» Job item
I'd like the data below restated word for word, with the pictures left out.

Document images with source code:
=== Begin Enclosure ===
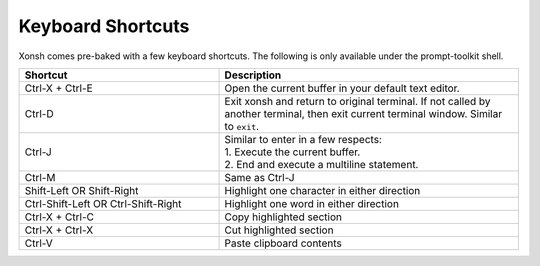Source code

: .. _keyboard_shortcuts:

******************
Keyboard Shortcuts
******************
Xonsh comes pre-baked with a few keyboard shortcuts. The following is only available under the prompt-toolkit shell.

.. list-table::
    :widths: 40 60
    :header-rows: 1

    * - Shortcut
      - Description
    * - Ctrl-X + Ctrl-E
      - Open the current buffer in your default text editor.
    * - Ctrl-D
      - Exit xonsh and return to original terminal. If not called by another terminal, then exit current terminal window. Similar to ``exit``.
    * - Ctrl-J
      - | Similar to enter in a few respects:
        | 1. Execute the current buffer.
        | 2. End and execute a multiline statement.
    * - Ctrl-M
      - Same as Ctrl-J
    * - Shift-Left OR Shift-Right
      - Highlight one character in either direction
    * - Ctrl-Shift-Left OR Ctrl-Shift-Right
      - Highlight one word in either direction
    * - Ctrl-X + Ctrl-C
      - Copy highlighted section
    * - Ctrl-X + Ctrl-X
      - Cut highlighted section
    * - Ctrl-V
      - Paste clipboard contents

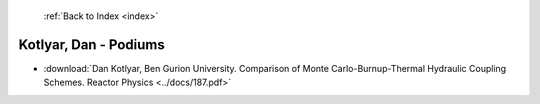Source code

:  :ref:`Back to Index <index>`

Kotlyar, Dan - Podiums
----------------------

* :download:`Dan Kotlyar, Ben Gurion University. Comparison of Monte Carlo-Burnup-Thermal Hydraulic Coupling Schemes. Reactor Physics <../docs/187.pdf>`
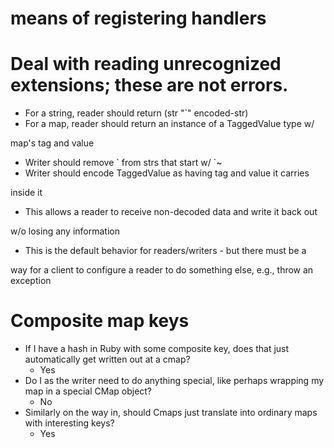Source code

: * means of registering handlers
* Deal with reading unrecognized extensions; these are *not* errors.
- For a string, reader should return (str "`" encoded-str)
- For a map, reader should return an instance of a TaggedValue type w/
map's tag and value
- Writer should remove ` from strs that start w/ `~
- Writer should encode TaggedValue as having tag and value it carries
inside it
- This allows a reader to receive non-decoded data and write it back out
w/o losing any information
- This is the default behavior for readers/writers - but there must be a
way for a client to configure a reader to do something else, e.g.,
throw an exception
* Composite map keys
- If I have a hash in Ruby with some composite key, does that just
  automatically get written out at a cmap?
  - Yes
- Do I as the writer need to do anything special, like perhaps
  wrapping my map in a special CMap object?
  - No
- Similarly on the way in, should Cmaps just translate into ordinary
  maps with interesting keys?
  - Yes
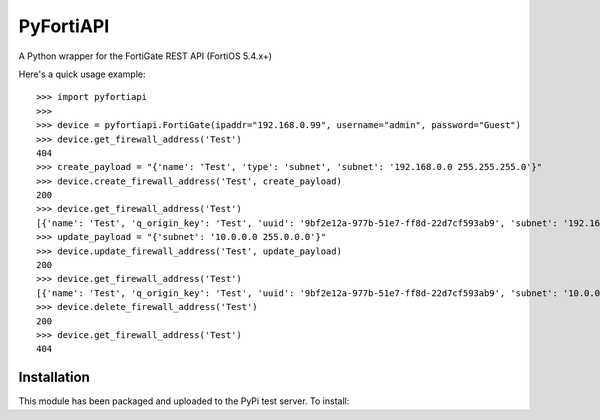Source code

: .. highlight:: python

==========
PyFortiAPI
==========

.. image:: https://img.shields.io/github/license/jsimpso/PyFortiAPI.svg   
  :target: https://github.com/jsimpso/PyFortiAPI
  
A Python wrapper for the FortiGate REST API (FortiOS 5.4.x+)

Here's a quick usage example::

  >>> import pyfortiapi
  >>> 
  >>> device = pyfortiapi.FortiGate(ipaddr="192.168.0.99", username="admin", password="Guest")
  >>> device.get_firewall_address('Test')
  404
  >>> create_payload = "{'name': 'Test', 'type': 'subnet', 'subnet': '192.168.0.0 255.255.255.0'}"
  >>> device.create_firewall_address('Test', create_payload)
  200
  >>> device.get_firewall_address('Test')
  [{'name': 'Test', 'q_origin_key': 'Test', 'uuid': '9bf2e12a-977b-51e7-ff8d-22d7cf593ab9', 'subnet': '192.168.0.0 255.255.255.0', 'type': 'ipmask', 'start-ip': '192.168.0.0', 'end-ip': '255.255.0.0', 'fqdn': '', 'country': '\n\x05', 'wildcard-fqdn': '', 'cache-ttl': 0, 'wildcard': '192.168.0.0 255.255.0.0', 'comment': '', 'visibility': 'enable', 'associated-interface': '', 'color': 0, 'tags': [], 'allow-routing': 'disable'}]
  >>> update_payload = "{'subnet': '10.0.0.0 255.0.0.0'}"
  >>> device.update_firewall_address('Test', update_payload)
  200
  >>> device.get_firewall_address('Test')
  [{'name': 'Test', 'q_origin_key': 'Test', 'uuid': '9bf2e12a-977b-51e7-ff8d-22d7cf593ab9', 'subnet': '10.0.0.0 255.0.0.0', 'type': 'ipmask', 'start-ip': '10.0.0.0', 'end-ip': '255.0.0.0', 'fqdn': '', 'country': '\n', 'wildcard-fqdn': '', 'cache-ttl': 0, 'wildcard': '10.0.0.0 255.0.0.0', 'comment': '', 'visibility': 'enable', 'associated-interface': '', 'color': 0, 'tags': [], 'allow-routing': 'disable'}]
  >>> device.delete_firewall_address('Test')
  200
  >>> device.get_firewall_address('Test')
  404


Installation
------------

This module has been packaged and uploaded to the PyPi test server. To install:

.. code-block:: none
  pip install --index-url https://test.pypi.org/simple/ pyfortiapi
=== End Enclosure ===
» Output
Source code

: .. _keyboard_shortcuts:

******************
Keyboard Shortcuts
******************
Xonsh comes pre-baked with a few keyboard shortcuts. The following is only available under the prompt-toolkit shell.

.. list-table::
    :widths: 40 60
    :header-rows: 1

    * - Shortcut
      - Description
    * - Ctrl-X + Ctrl-E
      - Open the current buffer in your default text editor.
    * - Ctrl-D
      - Exit xonsh and return to original terminal. If not called by another terminal, then exit current terminal window. Similar to ``exit``.
    * - Ctrl-J
      - | Similar to enter in a few respects:
        | 1. Execute the current buffer.
        | 2. End and execute a multiline statement.
    * - Ctrl-M
      - Same as Ctrl-J
    * - Shift-Left OR Shift-Right
      - Highlight one character in either direction
    * - Ctrl-Shift-Left OR Ctrl-Shift-Right
      - Highlight one word in either direction
    * - Ctrl-X + Ctrl-C
      - Copy highlighted section
    * - Ctrl-X + Ctrl-X
      - Cut highlighted section
    * - Ctrl-V
      - Paste clipboard contents

Source code

:  :ref:`Back to Index <index>`

Kotlyar, Dan - Podiums
----------------------

* :download:`Dan Kotlyar, Ben Gurion University. Comparison of Monte Carlo-Burnup-Thermal Hydraulic Coupling Schemes. Reactor Physics <../docs/187.pdf>`
Source code

: * means of registering handlers
* Deal with reading unrecognized extensions; these are *not* errors.
- For a string, reader should return (str "`" encoded-str)
- For a map, reader should return an instance of a TaggedValue type w/
map's tag and value
- Writer should remove ` from strs that start w/ `~
- Writer should encode TaggedValue as having tag and value it carries
inside it
- This allows a reader to receive non-decoded data and write it back out
w/o losing any information
- This is the default behavior for readers/writers - but there must be a
way for a client to configure a reader to do something else, e.g.,
throw an exception
* Composite map keys
- If I have a hash in Ruby with some composite key, does that just
  automatically get written out at a cmap?
  - Yes
- Do I as the writer need to do anything special, like perhaps
  wrapping my map in a special CMap object?
  - No
- Similarly on the way in, should Cmaps just translate into ordinary
  maps with interesting keys?
  - Yes
Source code

: .. highlight:: python

==========
PyFortiAPI
==========

.. image:: https://img.shields.io/github/license/jsimpso/PyFortiAPI.svg   
  :target: https://github.com/jsimpso/PyFortiAPI
  
A Python wrapper for the FortiGate REST API (FortiOS 5.4.x+)

Here's a quick usage example::

  >>> import pyfortiapi
  >>> 
  >>> device = pyfortiapi.FortiGate(ipaddr="192.168.0.99", username="admin", password="Guest")
  >>> device.get_firewall_address('Test')
  404
  >>> create_payload = "{'name': 'Test', 'type': 'subnet', 'subnet': '192.168.0.0 255.255.255.0'}"
  >>> device.create_firewall_address('Test', create_payload)
  200
  >>> device.get_firewall_address('Test')
  [{'name': 'Test', 'q_origin_key': 'Test', 'uuid': '9bf2e12a-977b-51e7-ff8d-22d7cf593ab9', 'subnet': '192.168.0.0 255.255.255.0', 'type': 'ipmask', 'start-ip': '192.168.0.0', 'end-ip': '255.255.0.0', 'fqdn': '', 'country': '\n\x05', 'wildcard-fqdn': '', 'cache-ttl': 0, 'wildcard': '192.168.0.0 255.255.0.0', 'comment': '', 'visibility': 'enable', 'associated-interface': '', 'color': 0, 'tags': [], 'allow-routing': 'disable'}]
  >>> update_payload = "{'subnet': '10.0.0.0 255.0.0.0'}"
  >>> device.update_firewall_address('Test', update_payload)
  200
  >>> device.get_firewall_address('Test')
  [{'name': 'Test', 'q_origin_key': 'Test', 'uuid': '9bf2e12a-977b-51e7-ff8d-22d7cf593ab9', 'subnet': '10.0.0.0 255.0.0.0', 'type': 'ipmask', 'start-ip': '10.0.0.0', 'end-ip': '255.0.0.0', 'fqdn': '', 'country': '\n', 'wildcard-fqdn': '', 'cache-ttl': 0, 'wildcard': '10.0.0.0 255.0.0.0', 'comment': '', 'visibility': 'enable', 'associated-interface': '', 'color': 0, 'tags': [], 'allow-routing': 'disable'}]
  >>> device.delete_firewall_address('Test')
  200
  >>> device.get_firewall_address('Test')
  404


Installation
------------

This module has been packaged and uploaded to the PyPi test server. To install:

.. code-block:: none
  pip install --index-url https://test.pypi.org/simple/ pyfortiapi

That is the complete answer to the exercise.